Emergency laparotomies form a heterogeneous group of surgeries with higher mortality when compared to similar elective surgeries. After the introduction of evidence-based pathways and regular audit programs, care for surgical patients has improved in many high-income countries. This is in contrast to low-income and middle-income group of countries, where large number of population lacks access to affordable basic life,saving surgical care. More dedicated efforts and collaboration at international as well as national level are needed to bring quality health care within reach of all inhabitants of the planet.

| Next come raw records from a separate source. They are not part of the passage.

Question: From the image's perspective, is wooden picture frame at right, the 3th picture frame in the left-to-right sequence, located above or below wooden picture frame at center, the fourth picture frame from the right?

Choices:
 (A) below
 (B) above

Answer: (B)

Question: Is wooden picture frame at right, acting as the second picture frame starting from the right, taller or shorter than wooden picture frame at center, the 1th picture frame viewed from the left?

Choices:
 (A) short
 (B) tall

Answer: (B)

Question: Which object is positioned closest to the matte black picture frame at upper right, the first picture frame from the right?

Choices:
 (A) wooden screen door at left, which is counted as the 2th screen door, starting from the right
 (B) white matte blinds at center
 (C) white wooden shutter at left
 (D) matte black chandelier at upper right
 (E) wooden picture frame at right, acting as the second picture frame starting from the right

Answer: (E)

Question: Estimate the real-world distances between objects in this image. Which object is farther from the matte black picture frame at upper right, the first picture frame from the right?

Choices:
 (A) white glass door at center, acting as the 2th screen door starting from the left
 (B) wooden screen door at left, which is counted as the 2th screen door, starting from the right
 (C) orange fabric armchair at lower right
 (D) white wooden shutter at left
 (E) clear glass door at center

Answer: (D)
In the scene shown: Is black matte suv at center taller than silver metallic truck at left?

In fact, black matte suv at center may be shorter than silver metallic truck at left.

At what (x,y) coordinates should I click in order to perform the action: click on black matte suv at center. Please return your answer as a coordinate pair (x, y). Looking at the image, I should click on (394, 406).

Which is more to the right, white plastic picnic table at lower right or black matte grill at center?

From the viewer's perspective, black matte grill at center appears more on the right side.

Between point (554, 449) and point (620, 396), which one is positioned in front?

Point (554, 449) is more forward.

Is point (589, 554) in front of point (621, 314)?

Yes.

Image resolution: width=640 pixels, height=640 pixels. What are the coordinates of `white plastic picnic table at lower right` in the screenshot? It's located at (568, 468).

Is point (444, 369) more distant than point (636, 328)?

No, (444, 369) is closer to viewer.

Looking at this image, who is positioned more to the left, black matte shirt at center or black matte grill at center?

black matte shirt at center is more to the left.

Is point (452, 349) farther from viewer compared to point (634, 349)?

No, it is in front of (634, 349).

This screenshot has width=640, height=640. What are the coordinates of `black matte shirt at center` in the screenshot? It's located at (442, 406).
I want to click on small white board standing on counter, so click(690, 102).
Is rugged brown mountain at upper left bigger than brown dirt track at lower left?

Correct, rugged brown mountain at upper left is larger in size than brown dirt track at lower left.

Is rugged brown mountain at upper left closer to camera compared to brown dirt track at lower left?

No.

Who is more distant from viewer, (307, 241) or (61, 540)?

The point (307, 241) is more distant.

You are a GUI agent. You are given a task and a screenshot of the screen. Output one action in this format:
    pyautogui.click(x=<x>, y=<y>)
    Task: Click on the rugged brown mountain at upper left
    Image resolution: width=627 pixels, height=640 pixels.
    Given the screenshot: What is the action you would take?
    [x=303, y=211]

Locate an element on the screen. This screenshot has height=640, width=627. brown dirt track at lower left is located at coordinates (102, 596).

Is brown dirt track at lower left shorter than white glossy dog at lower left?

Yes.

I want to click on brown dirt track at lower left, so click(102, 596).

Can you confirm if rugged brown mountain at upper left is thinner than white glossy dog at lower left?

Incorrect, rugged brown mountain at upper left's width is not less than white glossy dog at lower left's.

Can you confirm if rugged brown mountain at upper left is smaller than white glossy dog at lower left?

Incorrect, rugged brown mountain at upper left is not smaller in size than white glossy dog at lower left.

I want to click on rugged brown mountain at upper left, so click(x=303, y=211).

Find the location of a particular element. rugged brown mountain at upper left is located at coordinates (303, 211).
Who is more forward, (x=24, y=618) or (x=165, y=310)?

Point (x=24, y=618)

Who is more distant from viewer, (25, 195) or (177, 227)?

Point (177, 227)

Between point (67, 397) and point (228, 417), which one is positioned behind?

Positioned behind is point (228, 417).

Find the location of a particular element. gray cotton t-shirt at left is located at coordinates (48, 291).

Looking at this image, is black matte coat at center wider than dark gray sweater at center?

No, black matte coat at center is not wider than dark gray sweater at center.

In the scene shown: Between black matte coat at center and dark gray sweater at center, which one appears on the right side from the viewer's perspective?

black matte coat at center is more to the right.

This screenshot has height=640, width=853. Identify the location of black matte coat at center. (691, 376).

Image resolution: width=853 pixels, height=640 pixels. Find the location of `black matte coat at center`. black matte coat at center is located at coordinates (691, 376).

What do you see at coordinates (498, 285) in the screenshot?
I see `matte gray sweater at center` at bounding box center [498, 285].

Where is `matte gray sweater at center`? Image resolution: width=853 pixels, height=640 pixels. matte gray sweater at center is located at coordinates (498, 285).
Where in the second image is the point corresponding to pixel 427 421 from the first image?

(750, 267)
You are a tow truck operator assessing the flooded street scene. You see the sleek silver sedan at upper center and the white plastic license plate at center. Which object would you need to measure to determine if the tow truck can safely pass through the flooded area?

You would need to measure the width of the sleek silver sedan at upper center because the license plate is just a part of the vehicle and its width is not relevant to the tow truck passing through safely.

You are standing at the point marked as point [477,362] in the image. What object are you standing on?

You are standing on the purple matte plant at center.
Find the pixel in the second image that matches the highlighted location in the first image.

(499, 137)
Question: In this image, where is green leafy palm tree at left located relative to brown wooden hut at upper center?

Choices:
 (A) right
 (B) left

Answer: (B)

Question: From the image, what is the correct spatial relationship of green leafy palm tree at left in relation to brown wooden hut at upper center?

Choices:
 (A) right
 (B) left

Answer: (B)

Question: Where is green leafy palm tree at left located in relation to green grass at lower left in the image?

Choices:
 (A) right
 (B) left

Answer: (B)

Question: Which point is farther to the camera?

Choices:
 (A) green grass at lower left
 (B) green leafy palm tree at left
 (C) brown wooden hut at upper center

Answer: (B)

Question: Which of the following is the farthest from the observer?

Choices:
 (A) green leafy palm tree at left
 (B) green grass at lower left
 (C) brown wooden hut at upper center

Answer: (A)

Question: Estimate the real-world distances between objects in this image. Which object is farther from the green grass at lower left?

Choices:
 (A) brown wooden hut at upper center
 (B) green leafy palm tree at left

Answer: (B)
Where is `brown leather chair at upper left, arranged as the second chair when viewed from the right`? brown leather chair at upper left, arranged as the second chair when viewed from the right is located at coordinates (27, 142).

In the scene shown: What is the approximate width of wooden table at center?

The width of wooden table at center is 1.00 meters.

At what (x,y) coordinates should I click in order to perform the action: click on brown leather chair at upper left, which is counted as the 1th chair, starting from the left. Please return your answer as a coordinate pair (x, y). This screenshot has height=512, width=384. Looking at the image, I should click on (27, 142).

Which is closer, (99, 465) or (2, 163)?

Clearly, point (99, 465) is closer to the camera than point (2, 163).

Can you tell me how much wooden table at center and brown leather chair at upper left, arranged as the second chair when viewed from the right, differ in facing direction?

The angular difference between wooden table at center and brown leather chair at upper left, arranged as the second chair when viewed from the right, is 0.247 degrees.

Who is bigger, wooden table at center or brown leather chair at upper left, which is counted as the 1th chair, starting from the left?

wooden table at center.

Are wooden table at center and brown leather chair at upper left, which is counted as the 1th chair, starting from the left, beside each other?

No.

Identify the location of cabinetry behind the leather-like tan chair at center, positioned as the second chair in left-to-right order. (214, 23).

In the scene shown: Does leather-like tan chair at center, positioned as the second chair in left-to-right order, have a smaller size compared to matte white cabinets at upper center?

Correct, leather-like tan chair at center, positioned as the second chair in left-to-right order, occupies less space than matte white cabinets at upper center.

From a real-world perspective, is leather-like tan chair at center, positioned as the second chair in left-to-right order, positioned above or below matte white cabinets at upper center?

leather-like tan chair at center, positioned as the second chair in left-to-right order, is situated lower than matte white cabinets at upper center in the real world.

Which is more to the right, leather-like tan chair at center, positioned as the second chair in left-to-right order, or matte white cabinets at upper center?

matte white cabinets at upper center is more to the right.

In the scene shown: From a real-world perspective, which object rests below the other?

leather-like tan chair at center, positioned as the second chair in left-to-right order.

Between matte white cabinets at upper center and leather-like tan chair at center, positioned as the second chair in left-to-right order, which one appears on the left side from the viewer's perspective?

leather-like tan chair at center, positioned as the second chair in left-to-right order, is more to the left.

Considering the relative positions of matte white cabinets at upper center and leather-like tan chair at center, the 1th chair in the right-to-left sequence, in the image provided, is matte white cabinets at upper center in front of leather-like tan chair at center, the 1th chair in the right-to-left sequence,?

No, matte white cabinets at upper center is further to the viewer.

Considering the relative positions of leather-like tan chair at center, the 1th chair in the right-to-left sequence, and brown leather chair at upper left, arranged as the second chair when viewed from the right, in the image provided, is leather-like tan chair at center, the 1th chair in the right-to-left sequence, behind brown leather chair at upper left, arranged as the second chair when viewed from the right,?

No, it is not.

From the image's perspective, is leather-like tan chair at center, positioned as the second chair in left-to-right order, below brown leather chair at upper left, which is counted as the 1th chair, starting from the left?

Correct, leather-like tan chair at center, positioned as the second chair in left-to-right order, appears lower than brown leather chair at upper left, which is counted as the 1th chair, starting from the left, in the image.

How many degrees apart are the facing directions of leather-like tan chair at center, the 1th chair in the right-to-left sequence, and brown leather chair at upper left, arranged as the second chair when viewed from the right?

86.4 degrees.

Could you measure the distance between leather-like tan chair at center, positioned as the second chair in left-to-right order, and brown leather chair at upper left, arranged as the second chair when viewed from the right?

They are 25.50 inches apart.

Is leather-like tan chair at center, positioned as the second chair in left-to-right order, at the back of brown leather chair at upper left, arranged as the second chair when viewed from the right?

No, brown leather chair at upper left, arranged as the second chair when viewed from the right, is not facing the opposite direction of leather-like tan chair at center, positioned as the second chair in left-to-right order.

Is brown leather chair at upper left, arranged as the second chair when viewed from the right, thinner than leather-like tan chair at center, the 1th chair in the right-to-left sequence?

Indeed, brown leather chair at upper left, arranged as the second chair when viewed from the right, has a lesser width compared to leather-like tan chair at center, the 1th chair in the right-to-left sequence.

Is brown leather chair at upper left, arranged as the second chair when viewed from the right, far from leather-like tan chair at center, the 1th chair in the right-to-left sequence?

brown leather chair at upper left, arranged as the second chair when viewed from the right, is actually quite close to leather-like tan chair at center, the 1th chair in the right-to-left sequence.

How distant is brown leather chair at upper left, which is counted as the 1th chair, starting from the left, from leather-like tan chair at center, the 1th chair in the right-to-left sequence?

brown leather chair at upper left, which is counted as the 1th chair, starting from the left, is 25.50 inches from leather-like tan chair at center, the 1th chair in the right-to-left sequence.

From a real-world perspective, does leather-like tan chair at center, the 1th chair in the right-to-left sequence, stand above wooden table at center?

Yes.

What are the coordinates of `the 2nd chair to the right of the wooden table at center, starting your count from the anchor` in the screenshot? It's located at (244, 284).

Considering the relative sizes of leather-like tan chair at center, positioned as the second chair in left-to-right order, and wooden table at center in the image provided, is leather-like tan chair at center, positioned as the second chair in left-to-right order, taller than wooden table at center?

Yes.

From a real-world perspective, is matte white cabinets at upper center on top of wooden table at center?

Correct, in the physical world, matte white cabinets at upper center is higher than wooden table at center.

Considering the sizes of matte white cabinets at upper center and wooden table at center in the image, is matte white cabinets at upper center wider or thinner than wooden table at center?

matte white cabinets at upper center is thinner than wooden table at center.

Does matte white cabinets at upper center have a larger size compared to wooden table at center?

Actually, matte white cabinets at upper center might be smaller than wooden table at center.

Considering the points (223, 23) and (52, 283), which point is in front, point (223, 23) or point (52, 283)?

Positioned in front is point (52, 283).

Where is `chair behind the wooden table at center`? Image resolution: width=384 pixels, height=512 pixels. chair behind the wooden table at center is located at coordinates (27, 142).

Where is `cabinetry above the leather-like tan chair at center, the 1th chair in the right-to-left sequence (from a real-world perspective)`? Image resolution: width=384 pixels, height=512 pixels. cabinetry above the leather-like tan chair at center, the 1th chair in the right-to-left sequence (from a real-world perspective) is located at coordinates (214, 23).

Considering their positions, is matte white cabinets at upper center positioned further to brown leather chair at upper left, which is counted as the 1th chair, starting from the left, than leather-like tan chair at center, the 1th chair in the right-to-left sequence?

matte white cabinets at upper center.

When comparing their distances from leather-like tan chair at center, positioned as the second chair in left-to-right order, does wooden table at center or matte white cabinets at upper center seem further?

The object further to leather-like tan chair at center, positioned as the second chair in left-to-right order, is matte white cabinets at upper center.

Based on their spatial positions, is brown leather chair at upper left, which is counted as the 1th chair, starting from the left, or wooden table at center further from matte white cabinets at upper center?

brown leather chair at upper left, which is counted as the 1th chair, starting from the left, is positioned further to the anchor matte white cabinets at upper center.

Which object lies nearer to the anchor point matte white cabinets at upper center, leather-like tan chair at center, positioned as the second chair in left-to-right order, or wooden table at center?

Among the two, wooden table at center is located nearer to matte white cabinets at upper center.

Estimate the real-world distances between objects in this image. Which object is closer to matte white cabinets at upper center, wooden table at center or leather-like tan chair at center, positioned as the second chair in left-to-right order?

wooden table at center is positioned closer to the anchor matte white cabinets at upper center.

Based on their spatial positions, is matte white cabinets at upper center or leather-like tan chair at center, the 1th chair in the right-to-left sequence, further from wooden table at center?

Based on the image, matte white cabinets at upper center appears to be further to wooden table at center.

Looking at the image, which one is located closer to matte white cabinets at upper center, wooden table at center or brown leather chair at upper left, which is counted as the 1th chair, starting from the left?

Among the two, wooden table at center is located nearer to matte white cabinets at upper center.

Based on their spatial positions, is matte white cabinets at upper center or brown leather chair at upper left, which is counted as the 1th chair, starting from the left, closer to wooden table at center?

- Emergency laparotomies are time-sensitive abdominal surgeries associated with high rate of morality.
- Audits and patient care pathways have been used by many countries to improve the quality of care and reduce mortality.
- Goal-directed resuscitation, consultant-led care, early transfer to operation theater, damage control surgery and resuscitation, postoperative ICU admission, early mobilization, physiotherapy, and dedicated stoma care team are the core strategies to improve outcome in patients undergoing emergency laparotomy.